Given data START

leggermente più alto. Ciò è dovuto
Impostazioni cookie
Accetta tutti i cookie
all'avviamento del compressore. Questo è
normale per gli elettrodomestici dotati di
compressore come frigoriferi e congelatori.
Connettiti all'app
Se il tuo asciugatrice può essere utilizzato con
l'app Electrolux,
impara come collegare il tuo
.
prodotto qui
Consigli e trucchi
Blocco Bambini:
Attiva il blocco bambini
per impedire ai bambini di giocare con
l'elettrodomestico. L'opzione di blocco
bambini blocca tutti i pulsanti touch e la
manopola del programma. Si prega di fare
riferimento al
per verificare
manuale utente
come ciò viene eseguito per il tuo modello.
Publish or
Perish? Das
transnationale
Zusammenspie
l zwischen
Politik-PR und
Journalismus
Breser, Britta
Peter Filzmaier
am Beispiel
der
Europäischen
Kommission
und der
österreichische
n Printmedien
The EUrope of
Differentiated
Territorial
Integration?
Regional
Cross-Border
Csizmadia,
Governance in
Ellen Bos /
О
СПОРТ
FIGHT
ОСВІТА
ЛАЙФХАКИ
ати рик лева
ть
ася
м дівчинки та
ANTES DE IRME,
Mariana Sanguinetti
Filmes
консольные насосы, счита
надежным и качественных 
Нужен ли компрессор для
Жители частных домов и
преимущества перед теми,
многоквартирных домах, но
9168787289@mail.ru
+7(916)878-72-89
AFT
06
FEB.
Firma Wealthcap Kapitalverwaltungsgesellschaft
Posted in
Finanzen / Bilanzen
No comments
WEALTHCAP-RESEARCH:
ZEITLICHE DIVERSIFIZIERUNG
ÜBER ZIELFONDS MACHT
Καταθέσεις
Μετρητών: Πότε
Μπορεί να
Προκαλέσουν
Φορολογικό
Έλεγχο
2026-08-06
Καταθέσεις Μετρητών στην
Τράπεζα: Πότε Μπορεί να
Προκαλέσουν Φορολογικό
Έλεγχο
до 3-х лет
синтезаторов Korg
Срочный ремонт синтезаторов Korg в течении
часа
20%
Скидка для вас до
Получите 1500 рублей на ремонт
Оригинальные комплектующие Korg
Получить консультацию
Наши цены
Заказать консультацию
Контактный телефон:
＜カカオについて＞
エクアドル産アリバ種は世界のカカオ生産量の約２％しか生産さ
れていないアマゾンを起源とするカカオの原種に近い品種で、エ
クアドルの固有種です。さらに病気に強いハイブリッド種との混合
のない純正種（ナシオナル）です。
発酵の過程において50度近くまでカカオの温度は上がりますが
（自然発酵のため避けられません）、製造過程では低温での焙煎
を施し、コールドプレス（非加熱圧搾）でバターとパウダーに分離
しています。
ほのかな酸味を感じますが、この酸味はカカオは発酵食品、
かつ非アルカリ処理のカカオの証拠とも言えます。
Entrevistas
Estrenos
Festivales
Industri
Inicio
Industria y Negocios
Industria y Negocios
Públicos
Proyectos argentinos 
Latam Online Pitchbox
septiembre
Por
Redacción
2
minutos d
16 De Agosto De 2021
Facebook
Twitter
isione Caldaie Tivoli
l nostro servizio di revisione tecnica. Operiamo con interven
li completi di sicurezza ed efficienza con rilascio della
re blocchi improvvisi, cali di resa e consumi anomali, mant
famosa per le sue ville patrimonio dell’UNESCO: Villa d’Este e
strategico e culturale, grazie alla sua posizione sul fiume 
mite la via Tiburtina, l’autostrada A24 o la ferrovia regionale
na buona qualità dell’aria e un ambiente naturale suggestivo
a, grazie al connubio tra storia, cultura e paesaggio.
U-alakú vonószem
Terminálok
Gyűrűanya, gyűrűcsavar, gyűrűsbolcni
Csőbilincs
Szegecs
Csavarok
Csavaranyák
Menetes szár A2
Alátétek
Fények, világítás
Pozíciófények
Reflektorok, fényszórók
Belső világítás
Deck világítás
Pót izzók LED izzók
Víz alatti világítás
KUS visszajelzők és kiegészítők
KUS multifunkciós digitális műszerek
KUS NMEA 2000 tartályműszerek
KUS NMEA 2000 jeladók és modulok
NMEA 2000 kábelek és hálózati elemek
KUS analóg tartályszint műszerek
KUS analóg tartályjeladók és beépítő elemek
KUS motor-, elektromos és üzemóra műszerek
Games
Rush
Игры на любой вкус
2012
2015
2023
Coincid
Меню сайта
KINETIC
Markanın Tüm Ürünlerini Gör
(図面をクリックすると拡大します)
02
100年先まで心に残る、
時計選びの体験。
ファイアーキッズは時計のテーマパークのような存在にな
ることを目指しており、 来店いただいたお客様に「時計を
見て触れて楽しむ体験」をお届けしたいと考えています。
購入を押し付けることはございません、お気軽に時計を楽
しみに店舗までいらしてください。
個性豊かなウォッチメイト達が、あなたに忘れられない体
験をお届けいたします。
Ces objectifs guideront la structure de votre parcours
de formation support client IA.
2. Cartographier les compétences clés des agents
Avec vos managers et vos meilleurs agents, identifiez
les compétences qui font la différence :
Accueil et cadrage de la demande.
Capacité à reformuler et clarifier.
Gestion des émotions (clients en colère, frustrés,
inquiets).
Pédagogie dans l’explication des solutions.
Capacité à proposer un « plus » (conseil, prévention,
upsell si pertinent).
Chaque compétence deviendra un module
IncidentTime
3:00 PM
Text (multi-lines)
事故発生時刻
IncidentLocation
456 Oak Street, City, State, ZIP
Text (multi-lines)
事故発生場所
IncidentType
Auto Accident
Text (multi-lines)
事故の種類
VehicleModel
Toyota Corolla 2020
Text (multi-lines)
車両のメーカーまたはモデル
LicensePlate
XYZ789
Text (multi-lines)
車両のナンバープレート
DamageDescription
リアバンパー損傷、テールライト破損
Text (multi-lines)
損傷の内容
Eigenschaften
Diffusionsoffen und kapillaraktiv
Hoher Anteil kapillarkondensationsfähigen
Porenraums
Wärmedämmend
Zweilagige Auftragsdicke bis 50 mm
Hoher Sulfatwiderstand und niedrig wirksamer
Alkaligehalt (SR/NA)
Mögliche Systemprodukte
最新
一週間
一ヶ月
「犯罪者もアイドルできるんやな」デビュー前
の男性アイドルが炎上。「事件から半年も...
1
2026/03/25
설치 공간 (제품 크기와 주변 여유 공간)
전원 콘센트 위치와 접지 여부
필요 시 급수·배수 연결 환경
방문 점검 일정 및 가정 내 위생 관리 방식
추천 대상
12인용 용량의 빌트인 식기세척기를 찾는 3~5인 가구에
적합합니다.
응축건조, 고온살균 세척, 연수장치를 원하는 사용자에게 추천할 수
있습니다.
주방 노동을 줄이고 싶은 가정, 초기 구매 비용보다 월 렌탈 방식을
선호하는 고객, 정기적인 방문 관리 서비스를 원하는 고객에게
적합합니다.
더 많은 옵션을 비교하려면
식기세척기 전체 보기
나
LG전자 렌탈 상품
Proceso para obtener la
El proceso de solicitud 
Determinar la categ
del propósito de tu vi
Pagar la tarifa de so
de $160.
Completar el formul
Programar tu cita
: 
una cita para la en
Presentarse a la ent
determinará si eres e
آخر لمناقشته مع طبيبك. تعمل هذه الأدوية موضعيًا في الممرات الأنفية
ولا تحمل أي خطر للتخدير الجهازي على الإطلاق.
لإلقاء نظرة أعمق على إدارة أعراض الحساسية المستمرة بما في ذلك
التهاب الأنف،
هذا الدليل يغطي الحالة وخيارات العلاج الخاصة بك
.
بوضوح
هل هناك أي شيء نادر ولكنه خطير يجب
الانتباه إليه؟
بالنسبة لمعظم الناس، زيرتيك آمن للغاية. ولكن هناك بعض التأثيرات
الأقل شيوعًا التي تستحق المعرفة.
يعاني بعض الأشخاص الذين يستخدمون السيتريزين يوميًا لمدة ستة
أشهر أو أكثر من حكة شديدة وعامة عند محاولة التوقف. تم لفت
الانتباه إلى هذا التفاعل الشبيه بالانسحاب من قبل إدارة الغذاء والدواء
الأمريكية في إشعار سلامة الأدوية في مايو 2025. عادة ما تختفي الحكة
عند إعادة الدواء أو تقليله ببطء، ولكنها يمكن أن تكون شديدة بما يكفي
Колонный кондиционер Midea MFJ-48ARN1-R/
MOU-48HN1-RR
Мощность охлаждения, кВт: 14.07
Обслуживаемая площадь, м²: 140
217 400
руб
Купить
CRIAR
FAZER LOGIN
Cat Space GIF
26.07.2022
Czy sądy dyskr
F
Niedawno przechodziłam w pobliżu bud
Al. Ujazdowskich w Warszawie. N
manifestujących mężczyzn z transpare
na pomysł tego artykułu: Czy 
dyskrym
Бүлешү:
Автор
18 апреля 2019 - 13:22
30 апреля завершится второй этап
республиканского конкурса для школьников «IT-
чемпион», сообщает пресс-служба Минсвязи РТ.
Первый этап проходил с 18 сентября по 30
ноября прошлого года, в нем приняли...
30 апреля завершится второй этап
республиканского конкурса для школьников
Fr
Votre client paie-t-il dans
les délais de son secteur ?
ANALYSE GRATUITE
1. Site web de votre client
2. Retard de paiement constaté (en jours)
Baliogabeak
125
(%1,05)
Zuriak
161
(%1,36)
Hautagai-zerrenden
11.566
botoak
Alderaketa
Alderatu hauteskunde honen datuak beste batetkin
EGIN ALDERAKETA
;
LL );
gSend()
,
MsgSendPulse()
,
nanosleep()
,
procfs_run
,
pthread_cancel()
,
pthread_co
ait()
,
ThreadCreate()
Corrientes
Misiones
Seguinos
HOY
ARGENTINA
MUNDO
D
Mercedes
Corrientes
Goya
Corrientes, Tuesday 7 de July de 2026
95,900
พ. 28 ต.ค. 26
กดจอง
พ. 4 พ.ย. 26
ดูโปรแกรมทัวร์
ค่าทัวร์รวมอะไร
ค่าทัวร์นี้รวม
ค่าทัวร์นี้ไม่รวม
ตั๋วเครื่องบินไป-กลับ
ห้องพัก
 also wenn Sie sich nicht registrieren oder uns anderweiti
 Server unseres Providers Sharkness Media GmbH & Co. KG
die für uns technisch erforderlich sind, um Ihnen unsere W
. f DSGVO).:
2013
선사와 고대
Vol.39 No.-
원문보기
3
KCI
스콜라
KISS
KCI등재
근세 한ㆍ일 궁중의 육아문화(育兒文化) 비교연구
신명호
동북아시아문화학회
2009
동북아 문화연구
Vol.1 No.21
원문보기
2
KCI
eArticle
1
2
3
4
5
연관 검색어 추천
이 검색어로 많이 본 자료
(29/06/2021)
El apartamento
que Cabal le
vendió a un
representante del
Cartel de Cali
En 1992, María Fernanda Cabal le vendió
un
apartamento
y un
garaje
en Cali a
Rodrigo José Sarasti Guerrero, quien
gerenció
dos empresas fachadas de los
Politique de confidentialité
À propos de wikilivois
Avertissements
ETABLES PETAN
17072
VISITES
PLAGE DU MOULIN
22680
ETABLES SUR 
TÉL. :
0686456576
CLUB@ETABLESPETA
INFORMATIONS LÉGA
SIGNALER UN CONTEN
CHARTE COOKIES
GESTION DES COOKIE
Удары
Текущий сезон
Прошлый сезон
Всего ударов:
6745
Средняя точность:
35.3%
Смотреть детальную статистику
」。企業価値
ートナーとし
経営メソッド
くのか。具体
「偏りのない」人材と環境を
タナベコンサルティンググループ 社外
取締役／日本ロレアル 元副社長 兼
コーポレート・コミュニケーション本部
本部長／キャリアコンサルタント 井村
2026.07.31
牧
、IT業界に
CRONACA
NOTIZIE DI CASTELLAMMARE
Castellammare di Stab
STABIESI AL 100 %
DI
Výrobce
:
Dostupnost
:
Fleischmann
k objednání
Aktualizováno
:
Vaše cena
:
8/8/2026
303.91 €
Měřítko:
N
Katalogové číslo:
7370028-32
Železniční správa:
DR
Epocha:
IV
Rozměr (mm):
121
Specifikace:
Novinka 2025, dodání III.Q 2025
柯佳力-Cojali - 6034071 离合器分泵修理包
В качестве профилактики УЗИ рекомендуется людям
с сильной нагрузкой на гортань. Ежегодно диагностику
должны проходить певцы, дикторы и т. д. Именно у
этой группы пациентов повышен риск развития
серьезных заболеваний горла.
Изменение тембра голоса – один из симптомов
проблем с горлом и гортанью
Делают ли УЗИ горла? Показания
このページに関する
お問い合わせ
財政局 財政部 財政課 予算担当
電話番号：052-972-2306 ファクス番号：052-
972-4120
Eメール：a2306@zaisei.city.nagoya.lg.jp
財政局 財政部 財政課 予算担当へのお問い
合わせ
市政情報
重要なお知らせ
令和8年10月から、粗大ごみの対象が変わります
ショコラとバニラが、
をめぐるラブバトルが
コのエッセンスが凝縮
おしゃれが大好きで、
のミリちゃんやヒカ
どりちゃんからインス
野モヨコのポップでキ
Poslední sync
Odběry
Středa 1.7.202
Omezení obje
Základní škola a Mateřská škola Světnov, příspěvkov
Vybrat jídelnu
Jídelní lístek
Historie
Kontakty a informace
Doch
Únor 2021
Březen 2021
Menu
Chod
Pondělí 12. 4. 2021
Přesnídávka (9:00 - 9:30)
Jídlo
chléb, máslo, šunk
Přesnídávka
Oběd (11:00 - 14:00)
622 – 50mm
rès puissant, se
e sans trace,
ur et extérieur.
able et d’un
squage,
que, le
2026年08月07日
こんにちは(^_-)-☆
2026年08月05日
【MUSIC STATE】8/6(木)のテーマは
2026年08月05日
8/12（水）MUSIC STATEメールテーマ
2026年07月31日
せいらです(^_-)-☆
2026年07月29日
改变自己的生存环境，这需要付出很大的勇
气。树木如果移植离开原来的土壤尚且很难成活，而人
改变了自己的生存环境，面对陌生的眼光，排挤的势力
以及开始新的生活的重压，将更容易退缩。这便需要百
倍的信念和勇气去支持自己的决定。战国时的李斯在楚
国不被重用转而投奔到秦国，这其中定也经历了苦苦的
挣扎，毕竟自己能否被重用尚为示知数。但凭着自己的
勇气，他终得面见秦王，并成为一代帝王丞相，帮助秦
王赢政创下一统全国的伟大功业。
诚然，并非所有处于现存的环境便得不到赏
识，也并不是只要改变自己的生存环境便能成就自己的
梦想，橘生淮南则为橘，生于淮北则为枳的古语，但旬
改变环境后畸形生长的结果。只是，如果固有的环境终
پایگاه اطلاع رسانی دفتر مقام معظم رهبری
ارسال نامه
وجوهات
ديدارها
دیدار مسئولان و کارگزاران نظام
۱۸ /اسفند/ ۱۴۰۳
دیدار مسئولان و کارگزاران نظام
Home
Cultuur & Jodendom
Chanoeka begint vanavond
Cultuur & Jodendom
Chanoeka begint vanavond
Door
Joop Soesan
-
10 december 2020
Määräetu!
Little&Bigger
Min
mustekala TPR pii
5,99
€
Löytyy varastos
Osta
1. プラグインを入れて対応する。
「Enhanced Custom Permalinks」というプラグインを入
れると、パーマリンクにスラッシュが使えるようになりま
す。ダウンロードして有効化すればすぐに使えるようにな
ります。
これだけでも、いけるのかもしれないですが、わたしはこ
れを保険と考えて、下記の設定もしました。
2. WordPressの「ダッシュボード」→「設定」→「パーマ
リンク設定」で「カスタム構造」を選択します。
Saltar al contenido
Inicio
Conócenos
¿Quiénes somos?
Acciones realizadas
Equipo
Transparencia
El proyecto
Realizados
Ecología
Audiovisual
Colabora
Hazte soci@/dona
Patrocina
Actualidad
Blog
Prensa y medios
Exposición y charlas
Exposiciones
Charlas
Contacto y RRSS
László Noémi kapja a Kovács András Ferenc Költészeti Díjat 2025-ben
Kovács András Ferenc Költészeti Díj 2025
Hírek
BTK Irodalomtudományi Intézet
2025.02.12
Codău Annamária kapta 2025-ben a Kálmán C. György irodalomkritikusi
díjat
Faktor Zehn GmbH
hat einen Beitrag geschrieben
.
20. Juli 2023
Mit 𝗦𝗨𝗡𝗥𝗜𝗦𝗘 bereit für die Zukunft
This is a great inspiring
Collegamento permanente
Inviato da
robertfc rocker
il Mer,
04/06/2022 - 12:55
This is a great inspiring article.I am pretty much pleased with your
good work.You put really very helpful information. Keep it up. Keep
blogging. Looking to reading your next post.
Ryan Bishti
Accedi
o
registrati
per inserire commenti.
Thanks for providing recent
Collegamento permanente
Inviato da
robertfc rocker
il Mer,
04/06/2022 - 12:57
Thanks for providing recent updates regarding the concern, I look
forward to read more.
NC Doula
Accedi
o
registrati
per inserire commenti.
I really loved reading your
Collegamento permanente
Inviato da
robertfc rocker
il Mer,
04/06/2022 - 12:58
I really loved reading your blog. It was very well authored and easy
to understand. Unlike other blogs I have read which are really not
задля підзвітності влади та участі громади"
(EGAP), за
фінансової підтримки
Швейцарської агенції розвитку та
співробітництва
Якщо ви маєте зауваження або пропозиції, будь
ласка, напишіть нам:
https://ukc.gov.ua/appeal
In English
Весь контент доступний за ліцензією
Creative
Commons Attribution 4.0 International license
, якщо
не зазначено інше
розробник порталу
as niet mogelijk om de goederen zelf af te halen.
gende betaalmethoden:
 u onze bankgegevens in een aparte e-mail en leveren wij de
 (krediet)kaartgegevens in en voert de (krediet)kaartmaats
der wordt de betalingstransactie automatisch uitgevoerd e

Given data END

● Goal of the exercise: Copy the data word for word, from its first line through the line containing "Perish? Das", with both of those lines included.

● Response below:
leggermente più alto. Ciò è dovuto
Impostazioni cookie
Accetta tutti i cookie
all'avviamento del compressore. Questo è
normale per gli elettrodomestici dotati di
compressore come frigoriferi e congelatori.
Connettiti all'app
Se il tuo asciugatrice può essere utilizzato con
l'app Electrolux,
impara come collegare il tuo
.
prodotto qui
Consigli e trucchi
Blocco Bambini:
Attiva il blocco bambini
per impedire ai bambini di giocare con
l'elettrodomestico. L'opzione di blocco
bambini blocca tutti i pulsanti touch e la
manopola del programma. Si prega di fare
riferimento al
per verificare
manuale utente
come ciò viene eseguito per il tuo modello.
Publish or
Perish? Das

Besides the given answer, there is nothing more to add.